Aurélie
Van Der Tas

Antidépresseur

Et autres microfictions 2018 par Régis Jauffret

Antidépresseur est une courte nouvelle qui relate l'histoire d'un homme ayant perdu sa femme et sa fille lors d'un crash d'avion dans lequel seul son chien a survécu.
Celui-ci retourne auprès de son maîre mais mène desormais une vie solitaire et indépendante. L'animal étant déprimé suite à l'accident, l'homme lui donne des antidépresseurs. Le chien se rétablit. Un lien renait. Quelques années s'écoulent, le chien meurt à son tour. Lorsque l'homme se rend sur la tombe de l'animal et se met a regretter que la bête ait survécu et non son enfant.

Deux couvertures possibles illustrant cette nouvelle ont été réalisées, la première par linogravure et la seconde par une photographie.

Première proposition de couverture

Dans cette linogravure, les gouttes de pluie en réserve s’écrasent sur les murs au coin desquelles, posée négligemment, la gamelle du chien contient les pillules d’un bleu dont aurait été fait le ciel si le temps avait été autre.

Sur la gamelle, l’inscription «anti-» est séparée de sa moitié «dépresseur», posée au sol. Creusant par la même occasion l’écart entre le contenu de la gamelle et l’environnement dans lequel il s’inscrit, le récipient se fait la frontière entre le fantasme hallucinogène des pillules et la réalité de la pluie dont on retrouve le blanc dans les pillules ainsi que le noir de la vie dépeinte dans la nouvelle, noir traversé de part en part par la réserve qui rejoint le cadre blanc de l’image. Par leur forme arrondie, les lignes composée par «dépresseur» et par «et autres microfictions 2018 par» deviennent les échos de la gamelle aux pillules.

Enfin, la forme du dessin des lettres renvoit à la dureté de la réalité que vit le chien: par son angularité, elle prouve que la réalité dans laquelle vit le chien est belle et bien aussi dur que le fond noir le laisse paraître, et par la distortion de ses courbes que son seul échappatoir est bel et bien la consommation de ces pillules.

Deuxième proposition de couverture

L’environnement de l’image est calme et sinistre et se fait ainsi l’annonciateur de la dichotomie du récit, dont les pillules sont l’objet. C’est effectivement dans la beauté lugubre de ce cimetière que les deux tombes accrochent d’abord l’œil du spectateur.

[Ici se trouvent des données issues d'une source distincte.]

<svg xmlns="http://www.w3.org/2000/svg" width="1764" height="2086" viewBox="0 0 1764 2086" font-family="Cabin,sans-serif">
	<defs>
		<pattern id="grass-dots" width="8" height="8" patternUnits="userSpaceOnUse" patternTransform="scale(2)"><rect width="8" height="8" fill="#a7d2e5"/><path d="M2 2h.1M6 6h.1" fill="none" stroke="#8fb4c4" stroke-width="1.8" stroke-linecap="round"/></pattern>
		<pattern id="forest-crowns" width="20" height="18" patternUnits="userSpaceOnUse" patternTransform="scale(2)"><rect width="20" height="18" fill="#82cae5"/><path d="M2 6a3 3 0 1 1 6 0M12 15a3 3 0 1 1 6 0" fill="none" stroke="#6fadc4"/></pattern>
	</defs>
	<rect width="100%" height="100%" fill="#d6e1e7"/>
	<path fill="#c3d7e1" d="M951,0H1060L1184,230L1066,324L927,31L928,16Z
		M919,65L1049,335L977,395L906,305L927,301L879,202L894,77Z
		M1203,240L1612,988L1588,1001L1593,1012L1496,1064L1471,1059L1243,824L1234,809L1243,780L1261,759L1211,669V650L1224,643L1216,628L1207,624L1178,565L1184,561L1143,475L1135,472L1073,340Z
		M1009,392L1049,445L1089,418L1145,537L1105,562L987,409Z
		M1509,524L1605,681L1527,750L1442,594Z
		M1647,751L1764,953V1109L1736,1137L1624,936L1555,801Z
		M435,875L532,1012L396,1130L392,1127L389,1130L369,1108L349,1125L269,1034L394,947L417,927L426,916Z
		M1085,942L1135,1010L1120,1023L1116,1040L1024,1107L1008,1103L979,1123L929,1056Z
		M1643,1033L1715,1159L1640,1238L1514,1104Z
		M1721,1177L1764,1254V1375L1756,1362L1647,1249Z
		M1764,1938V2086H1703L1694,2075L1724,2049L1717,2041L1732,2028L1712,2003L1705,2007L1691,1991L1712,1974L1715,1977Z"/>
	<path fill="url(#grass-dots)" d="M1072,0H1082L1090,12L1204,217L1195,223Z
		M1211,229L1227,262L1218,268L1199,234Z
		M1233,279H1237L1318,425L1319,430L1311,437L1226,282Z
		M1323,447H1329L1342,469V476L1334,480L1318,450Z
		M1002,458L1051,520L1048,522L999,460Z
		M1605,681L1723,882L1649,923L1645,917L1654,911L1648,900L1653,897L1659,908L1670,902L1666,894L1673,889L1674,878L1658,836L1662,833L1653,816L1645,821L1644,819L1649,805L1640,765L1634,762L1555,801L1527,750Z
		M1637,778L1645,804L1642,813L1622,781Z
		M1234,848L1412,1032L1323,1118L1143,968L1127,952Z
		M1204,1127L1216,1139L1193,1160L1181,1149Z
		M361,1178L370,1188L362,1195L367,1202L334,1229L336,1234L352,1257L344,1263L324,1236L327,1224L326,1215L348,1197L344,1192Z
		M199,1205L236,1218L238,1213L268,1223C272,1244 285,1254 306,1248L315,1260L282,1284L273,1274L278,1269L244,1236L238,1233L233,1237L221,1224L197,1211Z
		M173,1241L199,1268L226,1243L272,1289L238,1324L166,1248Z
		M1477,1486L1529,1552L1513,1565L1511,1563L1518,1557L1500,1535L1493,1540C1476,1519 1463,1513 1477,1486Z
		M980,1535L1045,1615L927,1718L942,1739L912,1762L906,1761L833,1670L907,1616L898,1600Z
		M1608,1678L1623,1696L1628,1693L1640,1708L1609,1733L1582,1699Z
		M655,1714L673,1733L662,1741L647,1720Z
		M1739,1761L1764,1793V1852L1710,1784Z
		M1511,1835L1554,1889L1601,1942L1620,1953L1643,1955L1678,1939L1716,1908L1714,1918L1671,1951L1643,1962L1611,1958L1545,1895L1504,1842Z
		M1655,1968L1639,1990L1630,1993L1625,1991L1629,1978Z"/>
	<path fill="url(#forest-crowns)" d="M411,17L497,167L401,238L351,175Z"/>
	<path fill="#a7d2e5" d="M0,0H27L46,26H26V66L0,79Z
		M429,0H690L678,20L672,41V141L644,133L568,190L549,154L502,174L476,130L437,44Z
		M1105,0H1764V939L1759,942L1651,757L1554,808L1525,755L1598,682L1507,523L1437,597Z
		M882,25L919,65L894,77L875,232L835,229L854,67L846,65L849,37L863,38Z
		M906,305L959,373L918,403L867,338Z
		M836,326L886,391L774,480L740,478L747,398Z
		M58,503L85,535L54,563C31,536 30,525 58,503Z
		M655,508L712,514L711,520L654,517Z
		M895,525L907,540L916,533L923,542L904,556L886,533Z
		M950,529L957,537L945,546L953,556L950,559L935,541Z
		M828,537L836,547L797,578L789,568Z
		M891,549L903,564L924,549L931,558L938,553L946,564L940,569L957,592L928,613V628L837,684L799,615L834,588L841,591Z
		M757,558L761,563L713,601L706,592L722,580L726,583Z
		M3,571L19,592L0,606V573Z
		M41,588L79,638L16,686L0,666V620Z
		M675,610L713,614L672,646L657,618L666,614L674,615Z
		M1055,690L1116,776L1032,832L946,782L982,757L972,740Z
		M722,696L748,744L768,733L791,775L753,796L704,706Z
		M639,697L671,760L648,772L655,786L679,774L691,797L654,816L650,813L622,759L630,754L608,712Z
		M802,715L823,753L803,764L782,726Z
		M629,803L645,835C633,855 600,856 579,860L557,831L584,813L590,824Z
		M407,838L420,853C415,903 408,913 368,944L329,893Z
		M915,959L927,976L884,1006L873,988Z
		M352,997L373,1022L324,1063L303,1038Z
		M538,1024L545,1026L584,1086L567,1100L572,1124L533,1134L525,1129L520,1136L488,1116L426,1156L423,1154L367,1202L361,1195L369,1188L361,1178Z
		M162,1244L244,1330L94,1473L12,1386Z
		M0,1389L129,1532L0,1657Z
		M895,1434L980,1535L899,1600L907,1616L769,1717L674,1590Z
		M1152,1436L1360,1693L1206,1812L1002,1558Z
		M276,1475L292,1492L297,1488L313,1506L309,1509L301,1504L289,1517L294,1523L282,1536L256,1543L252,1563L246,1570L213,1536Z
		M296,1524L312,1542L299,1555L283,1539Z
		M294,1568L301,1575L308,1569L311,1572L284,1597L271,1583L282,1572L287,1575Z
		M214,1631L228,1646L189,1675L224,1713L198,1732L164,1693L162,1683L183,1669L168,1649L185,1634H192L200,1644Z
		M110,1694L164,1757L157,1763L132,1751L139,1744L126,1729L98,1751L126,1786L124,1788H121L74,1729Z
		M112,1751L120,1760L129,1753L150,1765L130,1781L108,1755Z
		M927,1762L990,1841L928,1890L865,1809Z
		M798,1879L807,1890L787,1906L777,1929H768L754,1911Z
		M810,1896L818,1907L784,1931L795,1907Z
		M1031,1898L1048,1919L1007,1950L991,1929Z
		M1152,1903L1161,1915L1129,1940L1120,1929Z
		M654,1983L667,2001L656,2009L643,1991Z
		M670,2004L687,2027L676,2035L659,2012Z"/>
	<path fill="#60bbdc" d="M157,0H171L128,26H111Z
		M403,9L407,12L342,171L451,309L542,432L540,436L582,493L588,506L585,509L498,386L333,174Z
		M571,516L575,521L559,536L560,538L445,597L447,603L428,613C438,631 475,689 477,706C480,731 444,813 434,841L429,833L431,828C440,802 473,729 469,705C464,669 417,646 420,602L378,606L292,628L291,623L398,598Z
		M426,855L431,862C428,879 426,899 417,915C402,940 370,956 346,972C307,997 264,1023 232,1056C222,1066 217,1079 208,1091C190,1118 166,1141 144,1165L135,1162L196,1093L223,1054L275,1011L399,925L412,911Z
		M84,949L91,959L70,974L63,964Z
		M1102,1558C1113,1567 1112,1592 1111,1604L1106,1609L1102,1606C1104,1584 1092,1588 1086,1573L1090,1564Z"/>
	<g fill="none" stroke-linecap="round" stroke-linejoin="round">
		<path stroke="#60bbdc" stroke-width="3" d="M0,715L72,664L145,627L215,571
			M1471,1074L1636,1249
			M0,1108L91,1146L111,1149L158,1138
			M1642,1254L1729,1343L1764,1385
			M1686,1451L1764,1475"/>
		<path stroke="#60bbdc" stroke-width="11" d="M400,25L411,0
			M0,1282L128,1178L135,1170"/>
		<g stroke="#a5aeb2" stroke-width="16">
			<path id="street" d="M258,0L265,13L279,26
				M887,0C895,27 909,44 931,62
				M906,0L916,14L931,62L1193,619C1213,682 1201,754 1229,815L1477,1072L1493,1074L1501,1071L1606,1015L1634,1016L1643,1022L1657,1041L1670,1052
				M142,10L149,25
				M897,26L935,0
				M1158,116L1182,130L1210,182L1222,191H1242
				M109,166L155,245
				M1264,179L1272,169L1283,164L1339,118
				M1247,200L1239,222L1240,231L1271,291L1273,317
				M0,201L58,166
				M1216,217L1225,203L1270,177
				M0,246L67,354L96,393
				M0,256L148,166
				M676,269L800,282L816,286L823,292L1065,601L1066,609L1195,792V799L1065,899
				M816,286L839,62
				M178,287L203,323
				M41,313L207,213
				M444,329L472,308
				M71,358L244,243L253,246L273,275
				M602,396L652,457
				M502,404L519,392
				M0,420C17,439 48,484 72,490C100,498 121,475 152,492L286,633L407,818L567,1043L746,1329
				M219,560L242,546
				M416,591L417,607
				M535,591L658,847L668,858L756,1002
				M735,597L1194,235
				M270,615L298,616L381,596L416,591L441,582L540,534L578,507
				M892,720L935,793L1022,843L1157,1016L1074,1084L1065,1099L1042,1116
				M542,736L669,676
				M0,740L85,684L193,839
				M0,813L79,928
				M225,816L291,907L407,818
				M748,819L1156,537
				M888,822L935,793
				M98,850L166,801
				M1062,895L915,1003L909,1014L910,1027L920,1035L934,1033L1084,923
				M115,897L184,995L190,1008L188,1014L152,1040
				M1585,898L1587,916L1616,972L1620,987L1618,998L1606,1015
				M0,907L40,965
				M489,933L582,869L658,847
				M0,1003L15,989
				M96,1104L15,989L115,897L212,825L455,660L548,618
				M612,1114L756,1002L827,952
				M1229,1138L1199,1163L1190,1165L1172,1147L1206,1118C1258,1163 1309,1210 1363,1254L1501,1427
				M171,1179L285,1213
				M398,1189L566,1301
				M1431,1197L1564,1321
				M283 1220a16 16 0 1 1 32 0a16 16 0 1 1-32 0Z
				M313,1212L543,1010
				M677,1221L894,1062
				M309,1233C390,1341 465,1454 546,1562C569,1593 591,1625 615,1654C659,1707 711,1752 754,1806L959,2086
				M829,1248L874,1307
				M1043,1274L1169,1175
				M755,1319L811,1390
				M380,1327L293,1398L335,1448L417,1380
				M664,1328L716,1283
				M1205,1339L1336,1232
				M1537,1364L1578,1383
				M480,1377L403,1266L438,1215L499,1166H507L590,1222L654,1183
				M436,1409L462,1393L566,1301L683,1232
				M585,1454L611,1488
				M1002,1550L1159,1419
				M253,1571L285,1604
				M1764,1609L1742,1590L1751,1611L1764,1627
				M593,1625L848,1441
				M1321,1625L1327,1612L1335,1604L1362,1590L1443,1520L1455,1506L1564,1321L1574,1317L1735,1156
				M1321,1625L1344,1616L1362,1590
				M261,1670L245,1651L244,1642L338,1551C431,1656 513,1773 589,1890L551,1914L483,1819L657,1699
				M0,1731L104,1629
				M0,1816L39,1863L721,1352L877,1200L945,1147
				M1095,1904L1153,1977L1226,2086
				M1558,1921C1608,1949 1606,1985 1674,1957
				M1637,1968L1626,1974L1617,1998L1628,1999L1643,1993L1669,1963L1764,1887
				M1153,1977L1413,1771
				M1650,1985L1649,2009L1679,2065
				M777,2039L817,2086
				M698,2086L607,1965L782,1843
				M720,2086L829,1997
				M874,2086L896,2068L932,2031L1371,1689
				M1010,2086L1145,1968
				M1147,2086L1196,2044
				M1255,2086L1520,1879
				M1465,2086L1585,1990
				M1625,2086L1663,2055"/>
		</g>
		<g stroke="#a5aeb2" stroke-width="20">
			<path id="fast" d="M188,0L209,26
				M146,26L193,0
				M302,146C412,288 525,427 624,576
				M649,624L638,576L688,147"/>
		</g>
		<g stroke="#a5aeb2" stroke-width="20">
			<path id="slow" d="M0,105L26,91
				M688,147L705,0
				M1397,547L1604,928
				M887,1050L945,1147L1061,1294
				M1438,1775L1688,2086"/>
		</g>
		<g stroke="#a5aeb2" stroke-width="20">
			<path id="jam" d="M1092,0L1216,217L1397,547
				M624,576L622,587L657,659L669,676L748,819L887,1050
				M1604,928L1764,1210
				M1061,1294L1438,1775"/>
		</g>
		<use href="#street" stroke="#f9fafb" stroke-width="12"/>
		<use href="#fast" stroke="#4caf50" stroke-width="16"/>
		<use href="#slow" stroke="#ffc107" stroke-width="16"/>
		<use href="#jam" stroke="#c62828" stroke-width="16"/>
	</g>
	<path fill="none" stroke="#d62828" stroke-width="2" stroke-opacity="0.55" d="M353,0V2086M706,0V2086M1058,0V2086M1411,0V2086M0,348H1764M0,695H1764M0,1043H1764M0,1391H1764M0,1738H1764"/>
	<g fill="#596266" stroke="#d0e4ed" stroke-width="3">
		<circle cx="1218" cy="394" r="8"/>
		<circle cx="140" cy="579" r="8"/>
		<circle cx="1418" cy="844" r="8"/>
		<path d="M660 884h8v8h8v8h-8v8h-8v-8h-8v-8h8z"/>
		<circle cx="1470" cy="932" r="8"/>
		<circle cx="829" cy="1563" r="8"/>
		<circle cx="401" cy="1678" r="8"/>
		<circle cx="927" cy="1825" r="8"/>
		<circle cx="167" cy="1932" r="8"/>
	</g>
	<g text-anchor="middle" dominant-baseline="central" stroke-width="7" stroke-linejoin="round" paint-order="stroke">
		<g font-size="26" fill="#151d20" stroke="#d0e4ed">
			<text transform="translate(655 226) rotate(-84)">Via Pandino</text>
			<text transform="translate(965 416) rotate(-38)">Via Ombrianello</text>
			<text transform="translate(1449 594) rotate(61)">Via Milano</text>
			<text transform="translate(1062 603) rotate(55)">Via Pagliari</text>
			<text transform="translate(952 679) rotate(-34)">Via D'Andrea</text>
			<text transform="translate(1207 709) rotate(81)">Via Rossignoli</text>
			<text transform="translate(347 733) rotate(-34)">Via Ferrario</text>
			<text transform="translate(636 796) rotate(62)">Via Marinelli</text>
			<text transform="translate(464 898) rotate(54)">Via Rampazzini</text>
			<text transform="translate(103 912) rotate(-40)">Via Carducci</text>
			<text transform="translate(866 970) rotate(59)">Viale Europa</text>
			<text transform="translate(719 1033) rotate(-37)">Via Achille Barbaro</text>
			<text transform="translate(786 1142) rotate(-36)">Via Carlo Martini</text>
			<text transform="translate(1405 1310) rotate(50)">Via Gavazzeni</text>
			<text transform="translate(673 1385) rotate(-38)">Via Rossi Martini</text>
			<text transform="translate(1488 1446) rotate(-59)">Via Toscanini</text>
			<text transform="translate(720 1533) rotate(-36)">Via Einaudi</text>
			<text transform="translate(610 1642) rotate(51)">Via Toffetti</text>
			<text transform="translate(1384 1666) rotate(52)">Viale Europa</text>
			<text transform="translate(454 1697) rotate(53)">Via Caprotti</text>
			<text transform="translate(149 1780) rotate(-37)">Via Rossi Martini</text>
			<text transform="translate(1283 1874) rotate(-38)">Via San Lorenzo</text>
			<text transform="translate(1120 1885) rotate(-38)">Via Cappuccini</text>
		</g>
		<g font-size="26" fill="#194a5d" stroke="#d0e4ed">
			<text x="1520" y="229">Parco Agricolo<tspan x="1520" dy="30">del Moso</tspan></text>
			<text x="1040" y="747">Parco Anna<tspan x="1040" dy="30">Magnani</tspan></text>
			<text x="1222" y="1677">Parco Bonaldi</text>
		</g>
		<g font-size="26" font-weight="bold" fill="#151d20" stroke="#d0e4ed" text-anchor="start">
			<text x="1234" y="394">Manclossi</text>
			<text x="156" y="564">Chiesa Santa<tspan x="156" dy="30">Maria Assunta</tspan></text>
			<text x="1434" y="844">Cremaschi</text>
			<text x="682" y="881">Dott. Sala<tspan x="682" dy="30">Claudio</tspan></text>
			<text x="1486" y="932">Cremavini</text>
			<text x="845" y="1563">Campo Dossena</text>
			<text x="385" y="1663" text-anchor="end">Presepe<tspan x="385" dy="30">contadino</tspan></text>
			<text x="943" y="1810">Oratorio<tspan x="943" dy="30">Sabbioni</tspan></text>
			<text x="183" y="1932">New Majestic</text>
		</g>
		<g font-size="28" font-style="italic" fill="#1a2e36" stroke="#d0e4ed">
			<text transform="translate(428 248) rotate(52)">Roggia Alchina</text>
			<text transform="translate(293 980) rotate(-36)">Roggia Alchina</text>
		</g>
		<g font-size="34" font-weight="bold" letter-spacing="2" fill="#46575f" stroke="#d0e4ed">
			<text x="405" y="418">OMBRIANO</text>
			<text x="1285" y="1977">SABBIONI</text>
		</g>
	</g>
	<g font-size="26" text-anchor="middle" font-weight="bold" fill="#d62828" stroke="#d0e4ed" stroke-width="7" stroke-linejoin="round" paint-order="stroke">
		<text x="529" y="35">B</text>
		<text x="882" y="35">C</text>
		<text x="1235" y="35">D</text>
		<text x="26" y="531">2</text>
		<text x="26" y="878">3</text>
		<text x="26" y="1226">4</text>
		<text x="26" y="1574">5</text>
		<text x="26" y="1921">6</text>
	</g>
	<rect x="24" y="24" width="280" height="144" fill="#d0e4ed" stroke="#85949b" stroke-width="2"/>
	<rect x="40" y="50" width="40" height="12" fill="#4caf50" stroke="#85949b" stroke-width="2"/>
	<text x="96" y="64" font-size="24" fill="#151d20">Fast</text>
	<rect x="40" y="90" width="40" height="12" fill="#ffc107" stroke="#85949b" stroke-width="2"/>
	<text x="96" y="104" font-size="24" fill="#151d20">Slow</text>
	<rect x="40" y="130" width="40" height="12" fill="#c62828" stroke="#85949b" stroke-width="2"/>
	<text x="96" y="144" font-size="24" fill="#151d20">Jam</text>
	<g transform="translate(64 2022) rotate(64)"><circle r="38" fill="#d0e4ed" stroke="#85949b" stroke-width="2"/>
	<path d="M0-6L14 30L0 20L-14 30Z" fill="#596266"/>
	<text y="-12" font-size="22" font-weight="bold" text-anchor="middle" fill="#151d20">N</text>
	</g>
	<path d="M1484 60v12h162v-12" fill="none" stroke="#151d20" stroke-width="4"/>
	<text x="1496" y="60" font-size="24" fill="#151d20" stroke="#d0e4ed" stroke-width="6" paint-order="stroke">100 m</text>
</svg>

Dans un premier temps, c’est bien face à une simple paire de pierres tombales que le spectateur croit se trouver. Ensuite, le texte qui naît de la terre se dresse comme une troisième sépulture, plus haute que les deux autres, et dont le blanc semble disparaître avec le ciel. Ce sentiment est accentué par le fait que la typographie semble avoir été taillée dans le marbre.

Finalement, les ombres de nos deux protagonistes attirent discrrètement notre œil qui finit par lire la forme d’un chien sous la deuxième tombe. L’image reprend presque entièrement un vocabulaire visuel auquel le spectateur est familier, en le déclinant suffisament peu pour qu’il continue à comprendre de quoi il en retourne, et suffisament pour qu’il se questionne sur l’étrangeté de la situation et sur son caractère fantastique.